La capigliatura, per esempio, è folta e intatta, gli occhi brillanti, il fisico quello di un individuo che si è mantenuto bene, proprio bene. Grazie a madre natura, direi, ma anche per il modo di vivere, di guardare al domani con serenità.
Passista scalatore, 1,79 di altezza, 70 chili di peso, professionista dal '69 al '79, leggo sulle note che ricavo da un prezioso almanacco che porta le firme di Luciano Boccaccini e Giovanni Tarello ai quali va il mio apprezzamento per le ottime informazioni.
Cavalcanti è stato un fior di gregario, uno di quei collaboratori che portano il capitano fino alla soglia del traguardo. Quando il gruppo si scremava e rimanevano al comando dieci, massimo dodici corridori, lui era in quella pattuglia

Eccellente passista e buon scalatore, mulinava le sue lunghe e possenti leve con agilità e una continuità impressionante. Affidarsi a Giovanni era come salire su un rapido e arrivare alla meta in perfetto orario. Avessi il modo per contare le innumerevoli volte che il suo nome è finito sul mio taccuino, ricaverei un corollario di azioni importanti, decisive, con la sua presenza. E non è che terminasse stanco stanco, provato dall'impegno. Il giorno seguente lo vedevi nuovamente in prima linea, prontissimo per il compito che gli era affidato. Mai ho sentito Cavalcanti lamentarsi, mai è venuto meno la sua tenacia, la sua resistenza. Veramente un modello di atleta.

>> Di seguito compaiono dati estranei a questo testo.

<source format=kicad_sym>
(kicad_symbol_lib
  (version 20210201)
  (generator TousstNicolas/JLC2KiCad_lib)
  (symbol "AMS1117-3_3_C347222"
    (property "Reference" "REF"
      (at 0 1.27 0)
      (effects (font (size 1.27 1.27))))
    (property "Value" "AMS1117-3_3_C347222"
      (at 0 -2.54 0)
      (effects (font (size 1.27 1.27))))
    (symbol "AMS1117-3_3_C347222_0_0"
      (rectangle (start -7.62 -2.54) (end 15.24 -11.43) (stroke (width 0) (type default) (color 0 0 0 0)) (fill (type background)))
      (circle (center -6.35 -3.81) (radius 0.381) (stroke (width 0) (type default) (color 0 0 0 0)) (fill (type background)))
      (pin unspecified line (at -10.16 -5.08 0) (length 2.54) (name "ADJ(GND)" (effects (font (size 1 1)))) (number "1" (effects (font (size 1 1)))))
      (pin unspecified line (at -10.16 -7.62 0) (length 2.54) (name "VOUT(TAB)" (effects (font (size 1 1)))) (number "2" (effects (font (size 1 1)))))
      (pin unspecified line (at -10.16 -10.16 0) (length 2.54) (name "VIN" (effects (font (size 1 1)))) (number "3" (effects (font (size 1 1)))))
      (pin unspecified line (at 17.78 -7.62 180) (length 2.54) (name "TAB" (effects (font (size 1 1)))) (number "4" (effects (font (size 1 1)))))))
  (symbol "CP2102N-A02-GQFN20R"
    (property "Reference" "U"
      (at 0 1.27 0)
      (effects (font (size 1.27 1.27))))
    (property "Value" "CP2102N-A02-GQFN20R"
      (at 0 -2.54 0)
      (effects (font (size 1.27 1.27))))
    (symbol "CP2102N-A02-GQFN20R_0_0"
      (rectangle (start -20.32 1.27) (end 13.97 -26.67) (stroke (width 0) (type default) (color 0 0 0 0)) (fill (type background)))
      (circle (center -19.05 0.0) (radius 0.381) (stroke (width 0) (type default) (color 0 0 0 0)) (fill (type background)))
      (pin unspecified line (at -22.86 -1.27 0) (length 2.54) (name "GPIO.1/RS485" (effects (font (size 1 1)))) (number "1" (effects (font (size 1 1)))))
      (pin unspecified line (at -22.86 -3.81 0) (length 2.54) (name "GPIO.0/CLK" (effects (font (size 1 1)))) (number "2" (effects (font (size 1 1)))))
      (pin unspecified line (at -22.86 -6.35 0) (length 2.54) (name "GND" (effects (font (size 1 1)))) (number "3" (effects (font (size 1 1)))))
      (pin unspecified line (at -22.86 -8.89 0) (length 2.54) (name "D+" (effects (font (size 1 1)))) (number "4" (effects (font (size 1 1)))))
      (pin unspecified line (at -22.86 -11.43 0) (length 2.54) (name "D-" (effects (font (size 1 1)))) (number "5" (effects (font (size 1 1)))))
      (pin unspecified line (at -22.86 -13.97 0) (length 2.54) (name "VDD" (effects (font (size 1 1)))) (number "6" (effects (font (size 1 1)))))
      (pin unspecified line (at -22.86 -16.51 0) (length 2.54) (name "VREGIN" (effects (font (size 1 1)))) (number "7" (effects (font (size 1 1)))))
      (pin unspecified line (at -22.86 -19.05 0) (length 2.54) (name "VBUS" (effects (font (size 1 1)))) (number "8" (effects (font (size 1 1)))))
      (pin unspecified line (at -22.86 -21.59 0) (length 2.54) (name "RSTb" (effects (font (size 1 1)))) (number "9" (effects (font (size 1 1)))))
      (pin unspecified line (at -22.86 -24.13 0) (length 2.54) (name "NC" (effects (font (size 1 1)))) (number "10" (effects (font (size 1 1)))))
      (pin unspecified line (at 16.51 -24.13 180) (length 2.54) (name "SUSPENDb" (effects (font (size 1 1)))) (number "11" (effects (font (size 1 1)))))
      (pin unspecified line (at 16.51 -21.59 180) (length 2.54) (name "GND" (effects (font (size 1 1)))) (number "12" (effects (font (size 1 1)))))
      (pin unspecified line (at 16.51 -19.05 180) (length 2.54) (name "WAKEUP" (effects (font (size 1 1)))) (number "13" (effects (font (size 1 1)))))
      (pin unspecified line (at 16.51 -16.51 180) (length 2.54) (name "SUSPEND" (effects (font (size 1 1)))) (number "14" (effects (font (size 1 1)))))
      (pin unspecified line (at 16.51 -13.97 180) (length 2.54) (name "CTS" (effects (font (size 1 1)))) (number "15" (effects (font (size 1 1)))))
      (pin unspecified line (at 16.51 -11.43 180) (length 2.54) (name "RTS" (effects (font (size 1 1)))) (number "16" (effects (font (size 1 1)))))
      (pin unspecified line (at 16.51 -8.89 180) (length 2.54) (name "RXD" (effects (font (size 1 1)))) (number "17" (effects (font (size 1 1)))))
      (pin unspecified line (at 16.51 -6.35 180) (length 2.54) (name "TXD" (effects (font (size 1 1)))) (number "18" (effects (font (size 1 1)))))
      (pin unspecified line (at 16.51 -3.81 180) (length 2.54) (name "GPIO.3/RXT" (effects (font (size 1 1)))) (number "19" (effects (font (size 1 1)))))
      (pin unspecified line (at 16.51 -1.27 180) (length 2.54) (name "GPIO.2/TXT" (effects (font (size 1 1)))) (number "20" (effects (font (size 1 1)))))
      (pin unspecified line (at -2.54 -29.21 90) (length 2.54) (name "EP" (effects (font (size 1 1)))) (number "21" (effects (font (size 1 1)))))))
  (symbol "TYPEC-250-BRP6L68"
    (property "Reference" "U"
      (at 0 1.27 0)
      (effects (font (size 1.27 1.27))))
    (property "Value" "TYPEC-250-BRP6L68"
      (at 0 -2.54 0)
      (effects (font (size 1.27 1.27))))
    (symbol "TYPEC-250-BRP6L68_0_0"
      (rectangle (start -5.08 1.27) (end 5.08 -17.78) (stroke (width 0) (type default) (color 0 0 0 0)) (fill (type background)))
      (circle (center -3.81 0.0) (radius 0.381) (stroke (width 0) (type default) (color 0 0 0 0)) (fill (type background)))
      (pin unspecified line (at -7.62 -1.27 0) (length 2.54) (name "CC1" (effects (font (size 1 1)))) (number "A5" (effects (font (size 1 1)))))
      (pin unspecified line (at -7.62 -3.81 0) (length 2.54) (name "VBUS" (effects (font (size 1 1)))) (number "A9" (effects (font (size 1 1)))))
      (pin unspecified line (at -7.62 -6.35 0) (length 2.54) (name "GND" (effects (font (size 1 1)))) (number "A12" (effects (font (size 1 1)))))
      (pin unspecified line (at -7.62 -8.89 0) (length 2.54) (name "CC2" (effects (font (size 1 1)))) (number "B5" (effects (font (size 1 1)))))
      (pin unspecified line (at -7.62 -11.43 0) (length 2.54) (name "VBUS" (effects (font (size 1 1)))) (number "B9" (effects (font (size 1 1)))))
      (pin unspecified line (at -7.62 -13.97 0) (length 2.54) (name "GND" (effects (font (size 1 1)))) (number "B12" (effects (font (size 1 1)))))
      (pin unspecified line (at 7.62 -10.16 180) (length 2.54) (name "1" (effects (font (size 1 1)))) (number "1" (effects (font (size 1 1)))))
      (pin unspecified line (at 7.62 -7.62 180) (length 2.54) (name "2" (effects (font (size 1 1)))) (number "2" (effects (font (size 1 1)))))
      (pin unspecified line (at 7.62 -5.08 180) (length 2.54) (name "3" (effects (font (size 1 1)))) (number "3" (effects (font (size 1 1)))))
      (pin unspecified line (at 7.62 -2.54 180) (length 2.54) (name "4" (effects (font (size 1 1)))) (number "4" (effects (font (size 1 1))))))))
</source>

Purtroppo il romagnolo, che è stato al servizio di molti campioni, da Bitossi a Gimondi, da Knudsen a Prim, Van Linden e via dicendo, non ha conosciuto la gioia della vittoria. Troppo preso dalla sua devozione ai vari comandanti, osserverà qualcuno, ma anche sfortunato nelle occasioni che gli si sono presentate, è il caso di aggiungere. Si sarebbe sicuramente imposto in un Trofeo Laigueglia se nella volata conclusiva, mentre era lanciatissimo, non lo avessero investito. Una caduta rovinosa, una botta tremenda e il ricovero in ospedale.

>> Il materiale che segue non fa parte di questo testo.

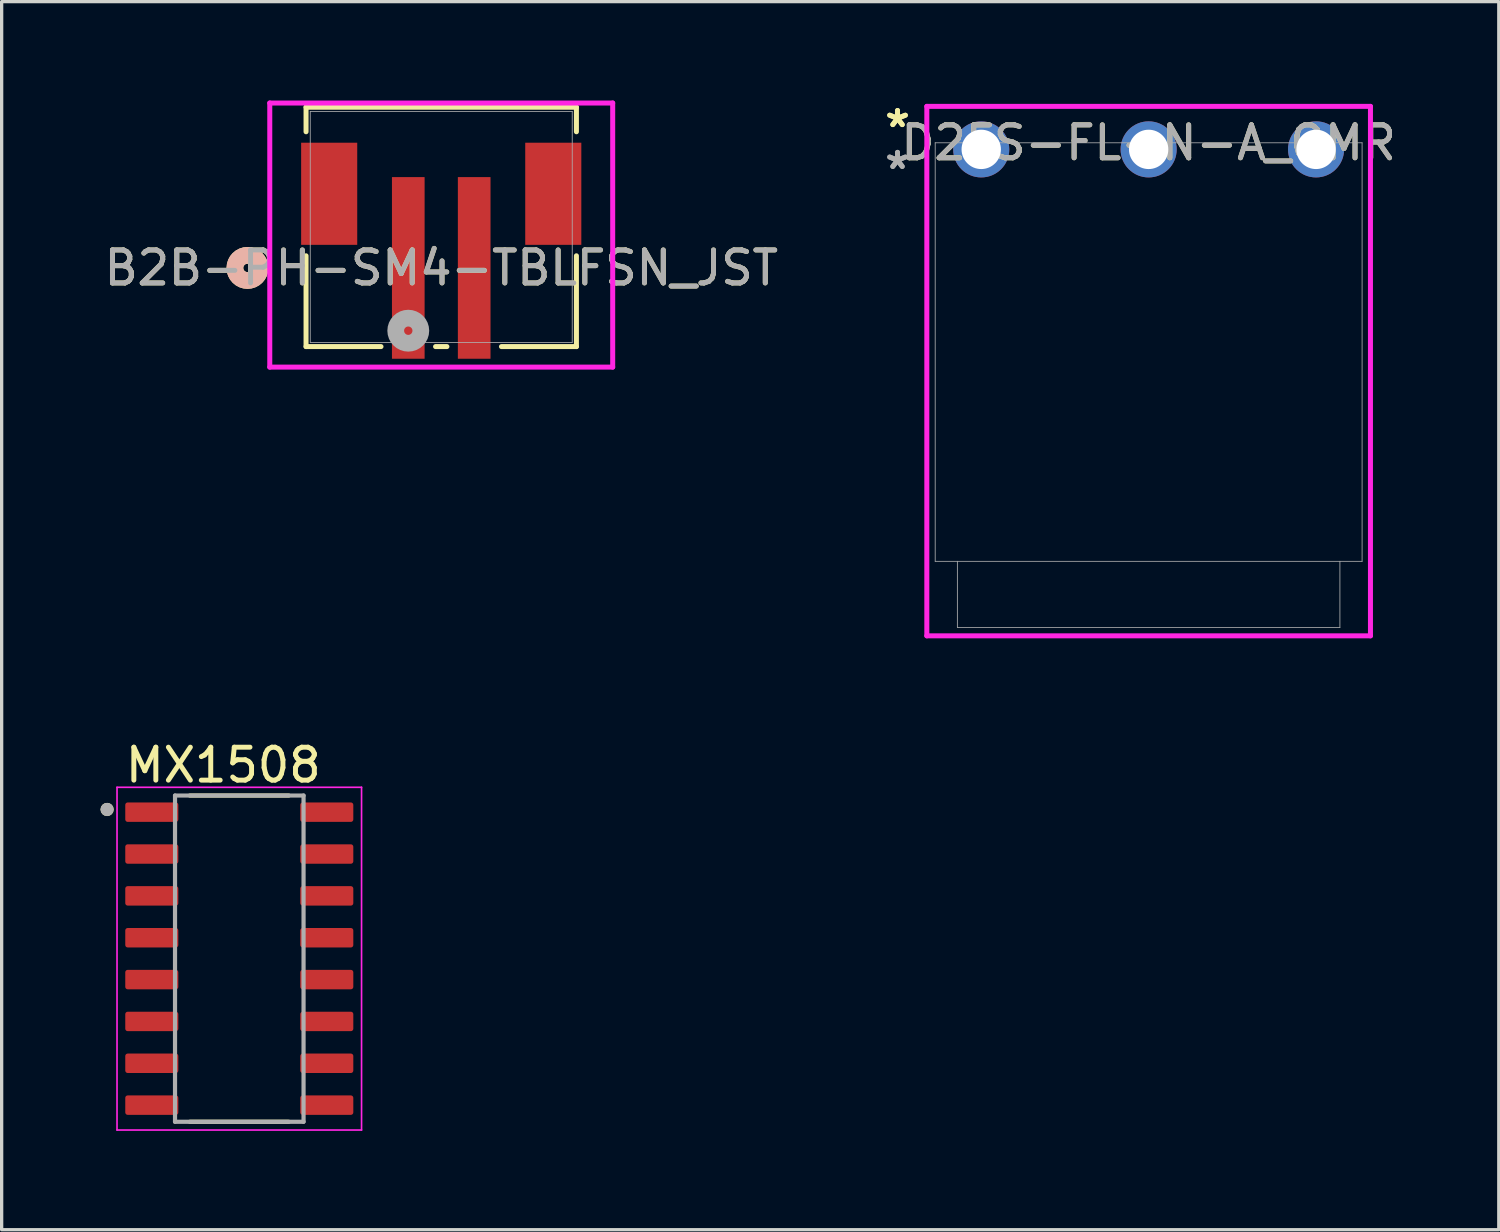
<source format=kicad_pcb>
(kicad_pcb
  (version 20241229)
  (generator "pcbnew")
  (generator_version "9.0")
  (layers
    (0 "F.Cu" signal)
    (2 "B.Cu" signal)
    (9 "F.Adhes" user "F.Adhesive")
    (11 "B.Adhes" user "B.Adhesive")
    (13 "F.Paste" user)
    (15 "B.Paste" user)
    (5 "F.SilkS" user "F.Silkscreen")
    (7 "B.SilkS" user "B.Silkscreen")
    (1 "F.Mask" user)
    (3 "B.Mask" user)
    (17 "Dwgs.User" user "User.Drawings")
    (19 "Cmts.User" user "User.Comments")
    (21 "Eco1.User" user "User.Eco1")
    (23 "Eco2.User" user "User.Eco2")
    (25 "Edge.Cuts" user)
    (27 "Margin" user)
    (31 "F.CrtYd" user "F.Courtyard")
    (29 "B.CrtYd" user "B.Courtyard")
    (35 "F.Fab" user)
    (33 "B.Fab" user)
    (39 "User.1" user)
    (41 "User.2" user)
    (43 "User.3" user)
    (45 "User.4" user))
  (footprint "B2B-PH-SM4-TBLFSN_JST"
    (layer "F.Cu")
    (at 10.339 3.835)
    (property "Reference" "B2B-PH-SM4-TBLFSN_JST" (at 0 1.245 0) (unlocked yes) (layer "F.SilkS") (effects (font (size 1 1) (thickness 0.15))))
    (attr smd)
    (fp_line (start -4.102 -3.632) (end -4.102 -2.887) (stroke (width 0.152) (type solid)) (layer "F.SilkS"))
    (fp_line (start -4.102 0.877) (end -4.102 3.632) (stroke (width 0.152) (type solid)) (layer "F.SilkS"))
    (fp_line (start -4.102 3.632) (end -1.828 3.632) (stroke (width 0.152) (type solid)) (layer "F.SilkS"))
    (fp_line (start -0.172 3.632) (end 0.172 3.632) (stroke (width 0.152) (type solid)) (layer "F.SilkS"))
    (fp_line (start 1.828 3.632) (end 4.102 3.632) (stroke (width 0.152) (type solid)) (layer "F.SilkS"))
    (fp_line (start 4.102 -3.632) (end -4.102 -3.632) (stroke (width 0.152) (type solid)) (layer "F.SilkS"))
    (fp_line (start 4.102 -2.887) (end 4.102 -3.632) (stroke (width 0.152) (type solid)) (layer "F.SilkS"))
    (fp_line (start 4.102 3.632) (end 4.102 0.877) (stroke (width 0.152) (type solid)) (layer "F.SilkS"))
    (fp_circle (center -5.88 1.245) (end -5.499 1.245) (stroke (width 0.508) (type solid)) (fill no) (layer "F.SilkS"))
    (fp_circle (center -5.88 1.245) (end -5.499 1.245) (stroke (width 0.508) (type solid)) (fill no) (layer "B.SilkS"))
    (fp_line (start -5.203 -3.759) (end -5.203 4.255) (stroke (width 0.152) (type solid)) (layer "F.CrtYd"))
    (fp_line (start -5.203 4.255) (end 5.203 4.255) (stroke (width 0.152) (type solid)) (layer "F.CrtYd"))
    (fp_line (start 5.203 -3.759) (end -5.203 -3.759) (stroke (width 0.152) (type solid)) (layer "F.CrtYd"))
    (fp_line (start 5.203 4.255) (end 5.203 -3.759) (stroke (width 0.152) (type solid)) (layer "F.CrtYd"))
    (fp_line (start -3.975 -3.505) (end -3.975 3.505) (stroke (width 0.025) (type solid)) (layer "F.Fab"))
    (fp_line (start -3.975 3.505) (end 3.975 3.505) (stroke (width 0.025) (type solid)) (layer "F.Fab"))
    (fp_line (start 3.975 -3.505) (end -3.975 -3.505) (stroke (width 0.025) (type solid)) (layer "F.Fab"))
    (fp_line (start 3.975 3.505) (end 3.975 -3.505) (stroke (width 0.025) (type solid)) (layer "F.Fab"))
    (fp_circle (center -1 3.15) (end -0.619 3.15) (stroke (width 0.508) (type solid)) (fill no) (layer "F.Fab"))
    (fp_text user "${REFERENCE}" (at 0 1.245 0) (unlocked yes) (layer "F.Fab") (effects (font (size 1 1) (thickness 0.15))))
    (pad "1" smd rect (at -1 1.245) (size 0.991 5.512) (layers "F.Cu" "F.Mask" "F.Paste"))
    (pad "2" smd rect (at 1 1.245) (size 0.991 5.512) (layers "F.Cu" "F.Mask" "F.Paste"))
    (pad "3" smd rect (at -3.4 -1.005 90) (size 3.099 1.702) (layers "F.Cu" "F.Mask" "F.Paste"))
    (pad "4" smd rect (at 3.4 -1.005 90) (size 3.099 1.702) (layers "F.Cu" "F.Mask" "F.Paste")))
  (footprint "D2FS-FL-N-A_OMR"
    (layer "F.Cu")
    (at 26.725 1.483)
    (property "Reference" "D2FS-FL-N-A_OMR" (at 5.08 -0.2 0) (unlocked yes) (layer "F.SilkS") (effects (font (size 1 1) (thickness 0.15))))
    (attr through_hole)
    (fp_line (start -1.651 -1.305) (end -1.651 14.761) (stroke (width 0.152) (type solid)) (layer "F.CrtYd"))
    (fp_line (start -1.651 14.761) (end 11.811 14.761) (stroke (width 0.152) (type solid)) (layer "F.CrtYd"))
    (fp_line (start 11.811 -1.305) (end -1.651 -1.305) (stroke (width 0.152) (type solid)) (layer "F.CrtYd"))
    (fp_line (start 11.811 14.761) (end 11.811 -1.305) (stroke (width 0.152) (type solid)) (layer "F.CrtYd"))
    (fp_line (start -1.397 -0.2) (end 11.557 -0.2) (stroke (width 0.025) (type solid)) (layer "F.Fab"))
    (fp_line (start -1.397 12.5) (end -1.397 -0.2) (stroke (width 0.025) (type solid)) (layer "F.Fab"))
    (fp_line (start -0.724 12.5) (end -0.724 14.507) (stroke (width 0.025) (type solid)) (layer "F.Fab"))
    (fp_line (start -0.724 14.507) (end 10.884 14.507) (stroke (width 0.025) (type solid)) (layer "F.Fab"))
    (fp_line (start 10.884 12.5) (end 10.884 14.507) (stroke (width 0.025) (type solid)) (layer "F.Fab"))
    (fp_line (start 11.557 -0.2) (end 11.557 12.5) (stroke (width 0.025) (type solid)) (layer "F.Fab"))
    (fp_line (start 11.557 12.5) (end -1.397 12.5) (stroke (width 0.025) (type solid)) (layer "F.Fab"))
    (fp_text user "*" (at -2.54 -0.635 0) (layer "F.SilkS") (effects (font (size 1 1) (thickness 0.15))))
    (fp_text user "*" (at -2.54 -0.635 0) (unlocked yes) (layer "F.SilkS") (effects (font (size 1 1) (thickness 0.15))))
    (fp_text user "${REFERENCE}" (at 5.08 -0.2 0) (unlocked yes) (layer "F.Fab") (effects (font (size 1 1) (thickness 0.15))))
    (fp_text user "*" (at -2.54 0.635 0) (layer "F.Fab") (effects (font (size 1 1) (thickness 0.15))))
    (fp_text user "*" (at -2.54 0.635 0) (unlocked yes) (layer "F.Fab") (effects (font (size 1 1) (thickness 0.15))))
    (pad "1" thru_hole circle (at 0 0) (size 1.702 1.702) (drill 1.194) (layers "*.Cu" "*.Mask"))
    (pad "2" thru_hole circle (at 5.08 0) (size 1.702 1.702) (drill 1.194) (layers "*.Cu" "*.Mask"))
    (pad "3" thru_hole circle (at 10.16 0) (size 1.702 1.702) (drill 1.194) (layers "*.Cu" "*.Mask")))
  (footprint "MX1508"
    (layer "F.Cu")
    (at 4.211 26.04)
    (property "Reference" "MX1508" (at -0.485 -5.872 0) (layer "F.SilkS") (effects (font (size 1 1) (thickness 0.15))))
    (attr smd)
    (fp_line (start -1.5 -4.95) (end 1.5 -4.95) (stroke (width 0.127) (type solid)) (layer "F.SilkS"))
    (fp_line (start -1.5 4.95) (end 1.5 4.95) (stroke (width 0.127) (type solid)) (layer "F.SilkS"))
    (fp_circle (center -4.011 -4.527) (end -3.911 -4.527) (stroke (width 0.2) (type solid)) (fill no) (layer "F.SilkS"))
    (fp_line (start -3.71 -5.2) (end -3.71 5.2) (stroke (width 0.05) (type solid)) (layer "F.CrtYd"))
    (fp_line (start -3.71 -5.2) (end 3.71 -5.2) (stroke (width 0.05) (type solid)) (layer "F.CrtYd"))
    (fp_line (start -3.71 5.2) (end 3.71 5.2) (stroke (width 0.05) (type solid)) (layer "F.CrtYd"))
    (fp_line (start 3.71 -5.2) (end 3.71 5.2) (stroke (width 0.05) (type solid)) (layer "F.CrtYd"))
    (fp_line (start -1.95 -4.95) (end -1.95 4.95) (stroke (width 0.127) (type solid)) (layer "F.Fab"))
    (fp_line (start -1.95 -4.95) (end 1.95 -4.95) (stroke (width 0.127) (type solid)) (layer "F.Fab"))
    (fp_line (start -1.95 4.95) (end 1.95 4.95) (stroke (width 0.127) (type solid)) (layer "F.Fab"))
    (fp_line (start 1.95 -4.95) (end 1.95 4.95) (stroke (width 0.127) (type solid)) (layer "F.Fab"))
    (fp_circle (center -4.011 -4.527) (end -3.911 -4.527) (stroke (width 0.2) (type solid)) (fill no) (layer "F.Fab"))
    (pad "1" smd roundrect (at -2.655 -4.445) (size 1.61 0.59) (layers "F.Cu" "F.Mask" "F.Paste") (roundrect_rratio 0.125))
    (pad "2" smd roundrect (at -2.655 -3.175) (size 1.61 0.59) (layers "F.Cu" "F.Mask" "F.Paste") (roundrect_rratio 0.125))
    (pad "3" smd roundrect (at -2.655 -1.905) (size 1.61 0.59) (layers "F.Cu" "F.Mask" "F.Paste") (roundrect_rratio 0.125))
    (pad "4" smd roundrect (at -2.655 -0.635) (size 1.61 0.59) (layers "F.Cu" "F.Mask" "F.Paste") (roundrect_rratio 0.125))
    (pad "5" smd roundrect (at -2.655 0.635) (size 1.61 0.59) (layers "F.Cu" "F.Mask" "F.Paste") (roundrect_rratio 0.125))
    (pad "6" smd roundrect (at -2.655 1.905) (size 1.61 0.59) (layers "F.Cu" "F.Mask" "F.Paste") (roundrect_rratio 0.125))
    (pad "7" smd roundrect (at -2.655 3.175) (size 1.61 0.59) (layers "F.Cu" "F.Mask" "F.Paste") (roundrect_rratio 0.125))
    (pad "8" smd roundrect (at -2.655 4.445) (size 1.61 0.59) (layers "F.Cu" "F.Mask" "F.Paste") (roundrect_rratio 0.125))
    (pad "9" smd roundrect (at 2.655 4.445) (size 1.61 0.59) (layers "F.Cu" "F.Mask" "F.Paste") (roundrect_rratio 0.125))
    (pad "10" smd roundrect (at 2.655 3.175) (size 1.61 0.59) (layers "F.Cu" "F.Mask" "F.Paste") (roundrect_rratio 0.125))
    (pad "11" smd roundrect (at 2.655 1.905) (size 1.61 0.59) (layers "F.Cu" "F.Mask" "F.Paste") (roundrect_rratio 0.125))
    (pad "12" smd roundrect (at 2.655 0.635) (size 1.61 0.59) (layers "F.Cu" "F.Mask" "F.Paste") (roundrect_rratio 0.125))
    (pad "13" smd roundrect (at 2.655 -0.635) (size 1.61 0.59) (layers "F.Cu" "F.Mask" "F.Paste") (roundrect_rratio 0.125))
    (pad "14" smd roundrect (at 2.655 -1.905) (size 1.61 0.59) (layers "F.Cu" "F.Mask" "F.Paste") (roundrect_rratio 0.125))
    (pad "15" smd roundrect (at 2.655 -3.175) (size 1.61 0.59) (layers "F.Cu" "F.Mask" "F.Paste") (roundrect_rratio 0.125))
    (pad "16" smd roundrect (at 2.655 -4.445) (size 1.61 0.59) (layers "F.Cu" "F.Mask" "F.Paste") (roundrect_rratio 0.125)))
  (gr_rect
    (start -3 -3)
    (end 42.43 34.265)
    (stroke (width 0.1) (type default))
    (fill no)
    (layer "Edge.Cuts")))
</source>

E il 9 luglio del 1975, mentre col Tour si andava da Tarbes ad Abbi? Quel giorno è scolpito nella mia mente. Tappa lunga 242 chilometri, caldo feroce, due uomini in fuga che via via raggiungono un vantaggio decisivo, l'olandese Knetemann e Cavalcanti. Dico a Zeno Uguzzoni, a quei tempi pilota de L'Unità, di attendere le due lepri. Improvvisamente ero diventato uomo di parte, o meglio mi sentivo in dovere di incitare l'italiano. Passa la coppia e la mia vettura si pone nella scia degli attaccanti. Giovanni percepisce e mi ringrazia con uno sguardo. Giunge Felix Levitan, il patron della "Grande Boucle" che con un sorrisetto mi ricorda il regolamento della corsa. «Monsieur Salà, avant o arriére...». Davanti o indietro, proibito rimanere nel mezzo della gara. Trasgredisco per qualche minuto, vedo l'olandese parlottare col suo compagno d'avventura e intuisco. Vuoi vedere, dico ad Uguzzoni, che Knetemann sta invitando Cavalcanti a sopportare il maggior peso del tentativo con la promessa di lasciarlo vincere? Io non mi fiderei...
E così è stato, così l'olandese sfreccia sulla pista dell'autodromo e Cavalcanti manda giù confermando ciò che avevo pensato. Tre anni dopo, nel campionato mondiale del Nurburgring, lo stesso trattamento toccherà a Francesco Moser. Quel bugiardo di un Knetemann aveva sussurrato al generoso trentino che si sarebbe accontentato della seconda moneta e invece...

Storie lontane, storie che fanno male al momento ma che si dimenticano soprattutto nel caso di Cavalcanti che tanti favori ha fatto e nessun regalo ha ricevuto. Cavalcanti cuor contento, voglio aggiungere. Con la stessa allegria di quando era in sella, oggi Giovanni è un valente massaggiatore nella Fassa Bortolo e insieme alla sua compagna dirige un ambulatorio di fisioterapia. Diplomato lui, diplomata lei. Complimenti.